* **WORK TASK**: Switch "children" to "minors" in everything from the start of the rows down to the line containing "of Humanities, WIT).", inclusive. Reproduce those lines with no other change.

----

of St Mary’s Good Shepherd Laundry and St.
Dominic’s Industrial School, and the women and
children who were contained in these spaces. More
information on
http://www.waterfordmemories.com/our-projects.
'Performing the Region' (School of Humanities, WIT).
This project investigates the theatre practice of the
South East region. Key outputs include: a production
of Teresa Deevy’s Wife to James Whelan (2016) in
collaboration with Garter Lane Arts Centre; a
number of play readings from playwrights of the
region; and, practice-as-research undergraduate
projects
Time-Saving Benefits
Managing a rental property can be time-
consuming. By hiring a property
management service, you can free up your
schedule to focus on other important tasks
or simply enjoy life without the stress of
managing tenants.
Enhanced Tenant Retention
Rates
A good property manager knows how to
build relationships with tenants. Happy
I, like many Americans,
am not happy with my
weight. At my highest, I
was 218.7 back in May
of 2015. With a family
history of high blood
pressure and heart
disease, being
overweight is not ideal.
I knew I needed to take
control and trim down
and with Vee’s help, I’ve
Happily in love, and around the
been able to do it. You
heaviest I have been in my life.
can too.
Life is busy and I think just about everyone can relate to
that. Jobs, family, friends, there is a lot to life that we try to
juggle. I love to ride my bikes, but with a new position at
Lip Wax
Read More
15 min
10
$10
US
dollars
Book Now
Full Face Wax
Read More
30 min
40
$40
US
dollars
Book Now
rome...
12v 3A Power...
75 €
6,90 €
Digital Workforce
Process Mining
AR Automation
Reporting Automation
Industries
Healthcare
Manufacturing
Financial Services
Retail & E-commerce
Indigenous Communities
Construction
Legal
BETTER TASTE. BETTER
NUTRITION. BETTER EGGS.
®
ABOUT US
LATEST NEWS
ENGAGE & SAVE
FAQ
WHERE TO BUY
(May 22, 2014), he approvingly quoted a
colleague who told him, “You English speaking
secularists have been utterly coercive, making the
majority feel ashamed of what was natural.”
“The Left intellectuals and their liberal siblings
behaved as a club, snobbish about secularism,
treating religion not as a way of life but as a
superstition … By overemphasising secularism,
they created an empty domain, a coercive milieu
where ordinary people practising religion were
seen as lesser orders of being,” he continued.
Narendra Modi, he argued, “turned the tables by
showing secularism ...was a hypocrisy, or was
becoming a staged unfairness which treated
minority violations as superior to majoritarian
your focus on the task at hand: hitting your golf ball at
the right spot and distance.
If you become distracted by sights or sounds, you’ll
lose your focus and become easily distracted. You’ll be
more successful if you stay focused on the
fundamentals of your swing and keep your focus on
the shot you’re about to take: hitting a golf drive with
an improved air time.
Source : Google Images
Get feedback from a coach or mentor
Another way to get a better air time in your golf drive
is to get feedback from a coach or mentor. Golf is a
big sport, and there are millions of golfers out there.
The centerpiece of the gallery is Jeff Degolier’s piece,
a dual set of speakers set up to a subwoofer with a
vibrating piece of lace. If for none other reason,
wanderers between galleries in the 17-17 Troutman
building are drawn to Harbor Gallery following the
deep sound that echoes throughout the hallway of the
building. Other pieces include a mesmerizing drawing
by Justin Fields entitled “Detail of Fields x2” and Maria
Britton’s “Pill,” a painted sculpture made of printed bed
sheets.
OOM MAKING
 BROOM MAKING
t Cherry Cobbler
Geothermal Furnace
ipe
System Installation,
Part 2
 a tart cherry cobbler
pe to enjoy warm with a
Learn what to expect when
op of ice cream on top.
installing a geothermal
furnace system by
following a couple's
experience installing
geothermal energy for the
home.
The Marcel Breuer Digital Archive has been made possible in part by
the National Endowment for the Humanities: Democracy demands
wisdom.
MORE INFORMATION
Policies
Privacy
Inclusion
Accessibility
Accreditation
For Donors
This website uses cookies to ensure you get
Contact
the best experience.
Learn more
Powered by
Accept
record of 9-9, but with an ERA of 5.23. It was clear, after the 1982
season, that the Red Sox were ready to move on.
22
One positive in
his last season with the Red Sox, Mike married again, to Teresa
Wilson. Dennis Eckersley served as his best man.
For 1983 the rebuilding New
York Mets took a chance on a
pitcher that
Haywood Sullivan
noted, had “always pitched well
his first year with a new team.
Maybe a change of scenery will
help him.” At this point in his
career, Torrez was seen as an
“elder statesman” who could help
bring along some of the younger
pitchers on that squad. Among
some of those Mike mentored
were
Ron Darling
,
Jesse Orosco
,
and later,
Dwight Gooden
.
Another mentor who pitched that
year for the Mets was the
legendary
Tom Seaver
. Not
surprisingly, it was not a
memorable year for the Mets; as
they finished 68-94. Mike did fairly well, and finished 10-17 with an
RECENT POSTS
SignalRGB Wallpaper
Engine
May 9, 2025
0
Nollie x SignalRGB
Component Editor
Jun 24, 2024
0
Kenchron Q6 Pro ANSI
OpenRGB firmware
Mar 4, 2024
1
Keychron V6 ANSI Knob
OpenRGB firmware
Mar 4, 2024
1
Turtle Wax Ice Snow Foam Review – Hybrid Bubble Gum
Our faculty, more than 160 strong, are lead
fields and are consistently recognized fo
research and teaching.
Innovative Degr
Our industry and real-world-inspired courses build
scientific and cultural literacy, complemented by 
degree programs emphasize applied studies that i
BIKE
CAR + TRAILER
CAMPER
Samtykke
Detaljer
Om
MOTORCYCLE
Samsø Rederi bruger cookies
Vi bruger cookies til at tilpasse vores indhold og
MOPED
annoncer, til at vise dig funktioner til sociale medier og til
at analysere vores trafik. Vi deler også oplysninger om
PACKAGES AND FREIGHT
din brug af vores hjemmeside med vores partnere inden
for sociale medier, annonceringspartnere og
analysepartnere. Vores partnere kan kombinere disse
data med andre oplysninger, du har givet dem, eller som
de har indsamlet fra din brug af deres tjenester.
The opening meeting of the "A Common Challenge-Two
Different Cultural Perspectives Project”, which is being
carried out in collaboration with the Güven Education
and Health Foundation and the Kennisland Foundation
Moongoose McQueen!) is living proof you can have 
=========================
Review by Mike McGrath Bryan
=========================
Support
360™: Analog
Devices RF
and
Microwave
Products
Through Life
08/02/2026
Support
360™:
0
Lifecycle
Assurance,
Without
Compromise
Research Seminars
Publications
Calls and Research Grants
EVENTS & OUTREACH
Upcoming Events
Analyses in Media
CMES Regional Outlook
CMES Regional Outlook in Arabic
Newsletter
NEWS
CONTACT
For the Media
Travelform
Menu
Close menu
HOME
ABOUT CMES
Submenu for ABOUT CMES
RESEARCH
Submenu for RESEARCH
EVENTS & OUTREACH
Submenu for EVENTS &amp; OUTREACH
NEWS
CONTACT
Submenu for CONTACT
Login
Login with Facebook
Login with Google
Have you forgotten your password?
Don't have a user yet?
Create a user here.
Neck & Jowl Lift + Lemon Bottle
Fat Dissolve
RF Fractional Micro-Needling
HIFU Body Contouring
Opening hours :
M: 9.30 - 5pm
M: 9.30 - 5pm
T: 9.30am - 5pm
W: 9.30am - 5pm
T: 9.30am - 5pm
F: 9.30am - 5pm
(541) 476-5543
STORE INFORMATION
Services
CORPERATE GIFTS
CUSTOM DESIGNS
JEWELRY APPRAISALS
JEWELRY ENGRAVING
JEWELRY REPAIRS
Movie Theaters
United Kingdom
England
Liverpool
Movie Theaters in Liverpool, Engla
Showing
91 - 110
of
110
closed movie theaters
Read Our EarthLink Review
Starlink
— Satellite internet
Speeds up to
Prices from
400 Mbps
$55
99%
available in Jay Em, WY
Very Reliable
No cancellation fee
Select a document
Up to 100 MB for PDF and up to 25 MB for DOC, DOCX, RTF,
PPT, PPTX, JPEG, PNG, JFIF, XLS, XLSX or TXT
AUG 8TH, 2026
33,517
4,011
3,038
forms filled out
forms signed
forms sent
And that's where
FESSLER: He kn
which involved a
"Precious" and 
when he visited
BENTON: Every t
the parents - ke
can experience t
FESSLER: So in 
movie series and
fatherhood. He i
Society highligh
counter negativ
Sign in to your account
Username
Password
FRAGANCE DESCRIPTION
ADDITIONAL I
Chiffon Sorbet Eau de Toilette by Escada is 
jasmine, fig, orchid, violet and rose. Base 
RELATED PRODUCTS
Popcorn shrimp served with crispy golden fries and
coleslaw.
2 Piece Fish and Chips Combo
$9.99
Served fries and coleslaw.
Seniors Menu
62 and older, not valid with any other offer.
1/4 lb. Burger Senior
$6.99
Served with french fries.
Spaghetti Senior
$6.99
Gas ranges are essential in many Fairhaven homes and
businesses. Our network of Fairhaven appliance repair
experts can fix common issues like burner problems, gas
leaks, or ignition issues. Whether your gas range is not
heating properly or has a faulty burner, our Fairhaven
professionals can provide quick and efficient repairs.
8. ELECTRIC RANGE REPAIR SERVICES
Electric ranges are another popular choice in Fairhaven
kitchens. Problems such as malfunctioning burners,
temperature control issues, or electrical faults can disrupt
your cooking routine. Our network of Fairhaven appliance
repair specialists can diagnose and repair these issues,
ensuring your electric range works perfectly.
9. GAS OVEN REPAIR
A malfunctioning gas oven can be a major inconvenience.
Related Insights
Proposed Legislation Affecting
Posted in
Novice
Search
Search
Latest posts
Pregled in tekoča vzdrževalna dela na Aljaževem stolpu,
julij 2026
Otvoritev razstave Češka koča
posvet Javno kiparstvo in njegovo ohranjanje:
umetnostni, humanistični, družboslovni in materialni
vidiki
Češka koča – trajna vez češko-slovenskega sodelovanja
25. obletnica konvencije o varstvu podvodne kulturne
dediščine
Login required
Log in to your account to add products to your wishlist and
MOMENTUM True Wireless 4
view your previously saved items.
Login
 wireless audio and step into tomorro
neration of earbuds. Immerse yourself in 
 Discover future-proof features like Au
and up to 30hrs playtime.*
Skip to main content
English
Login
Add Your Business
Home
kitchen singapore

----

* **PROBLEM SOLUTION**:
of St Mary’s Good Shepherd Laundry and St.
Dominic’s Industrial School, and the women and
minors who were contained in these spaces. More
information on
http://www.waterfordmemories.com/our-projects.
'Performing the Region' (School of Humanities, WIT).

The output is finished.